◆ Problem requirements ◆
Give back only the lines in the records below from the one with "right shoulder: (518, 750, -10)" to the one with "right hip: (559, 788, 6)", both inclusive, word for word.

◆ Entries supplied ◆

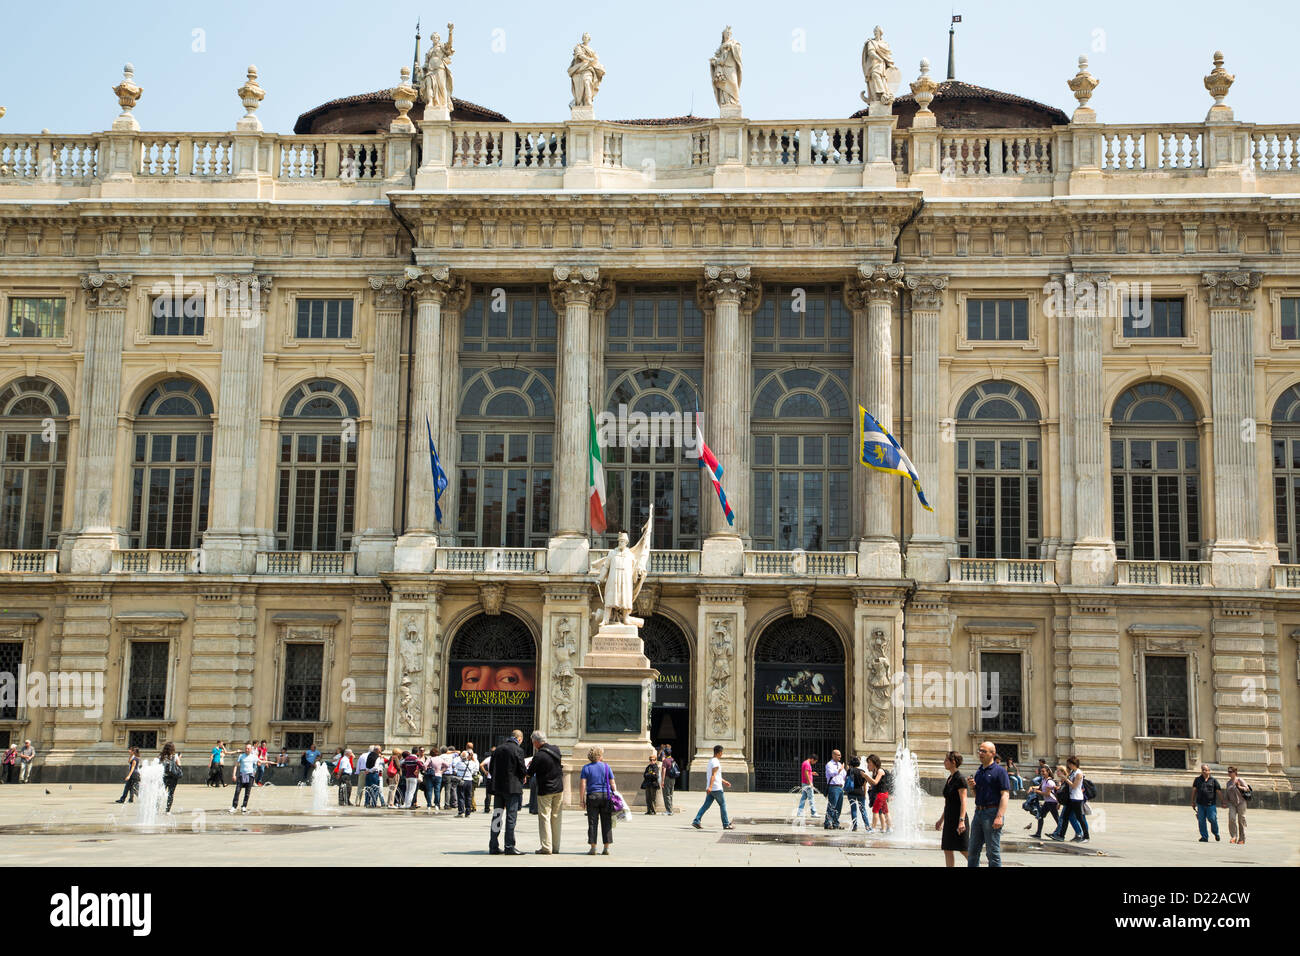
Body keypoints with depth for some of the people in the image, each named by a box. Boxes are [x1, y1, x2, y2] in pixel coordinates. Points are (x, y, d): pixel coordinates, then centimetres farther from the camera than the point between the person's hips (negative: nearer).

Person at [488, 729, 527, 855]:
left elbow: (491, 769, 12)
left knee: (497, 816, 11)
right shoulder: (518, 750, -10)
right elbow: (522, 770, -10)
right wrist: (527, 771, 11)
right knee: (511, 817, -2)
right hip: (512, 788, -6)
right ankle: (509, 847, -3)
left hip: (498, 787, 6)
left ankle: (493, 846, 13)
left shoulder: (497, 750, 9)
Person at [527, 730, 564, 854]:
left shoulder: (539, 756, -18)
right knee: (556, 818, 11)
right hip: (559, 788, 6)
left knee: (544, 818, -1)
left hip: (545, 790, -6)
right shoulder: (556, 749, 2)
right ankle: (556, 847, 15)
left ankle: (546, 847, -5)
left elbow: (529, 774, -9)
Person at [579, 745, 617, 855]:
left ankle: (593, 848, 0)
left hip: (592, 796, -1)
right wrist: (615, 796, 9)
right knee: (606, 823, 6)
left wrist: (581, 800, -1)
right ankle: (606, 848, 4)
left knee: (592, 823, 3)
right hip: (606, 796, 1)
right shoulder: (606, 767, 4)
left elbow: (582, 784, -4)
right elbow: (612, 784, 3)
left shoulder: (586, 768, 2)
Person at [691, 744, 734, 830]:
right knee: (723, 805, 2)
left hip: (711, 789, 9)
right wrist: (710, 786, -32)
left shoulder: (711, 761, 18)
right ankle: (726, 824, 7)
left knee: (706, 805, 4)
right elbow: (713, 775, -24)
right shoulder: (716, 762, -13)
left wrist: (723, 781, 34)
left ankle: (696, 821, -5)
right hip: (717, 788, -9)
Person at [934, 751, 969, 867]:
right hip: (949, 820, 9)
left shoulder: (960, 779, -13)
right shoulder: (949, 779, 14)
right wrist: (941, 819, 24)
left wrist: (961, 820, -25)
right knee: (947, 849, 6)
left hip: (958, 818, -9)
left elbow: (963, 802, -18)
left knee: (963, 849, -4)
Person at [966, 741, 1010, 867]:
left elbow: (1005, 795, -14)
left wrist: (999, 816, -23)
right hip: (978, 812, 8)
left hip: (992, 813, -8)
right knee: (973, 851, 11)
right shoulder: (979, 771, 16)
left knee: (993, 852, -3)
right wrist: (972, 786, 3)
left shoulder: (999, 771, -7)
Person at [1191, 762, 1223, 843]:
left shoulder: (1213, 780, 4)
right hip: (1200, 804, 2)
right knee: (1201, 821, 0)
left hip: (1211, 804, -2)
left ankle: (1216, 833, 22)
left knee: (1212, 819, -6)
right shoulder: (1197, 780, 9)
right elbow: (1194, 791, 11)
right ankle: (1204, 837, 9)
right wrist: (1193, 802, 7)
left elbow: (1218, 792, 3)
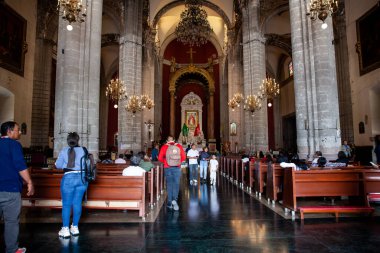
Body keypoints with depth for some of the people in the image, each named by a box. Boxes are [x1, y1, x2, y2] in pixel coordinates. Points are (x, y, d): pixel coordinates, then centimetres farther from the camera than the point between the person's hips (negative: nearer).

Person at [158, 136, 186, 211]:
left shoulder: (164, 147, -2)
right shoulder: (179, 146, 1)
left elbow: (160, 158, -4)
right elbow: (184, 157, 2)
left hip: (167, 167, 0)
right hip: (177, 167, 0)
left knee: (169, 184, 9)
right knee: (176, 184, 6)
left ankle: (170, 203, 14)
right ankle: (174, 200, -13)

◆ Response to this task ◆
right shoulder: (518, 750, -10)
right elbow: (522, 770, -10)
right wrist: (527, 771, 11)
right knee: (511, 817, -2)
right hip: (512, 788, -6)
right ankle: (509, 847, -3)
left hip: (498, 787, 6)
left ankle: (493, 846, 13)
left shoulder: (497, 750, 9)
Person at [527, 730, 564, 854]:
left shoulder: (539, 756, -18)
right knee: (556, 818, 11)
right hip: (559, 788, 6)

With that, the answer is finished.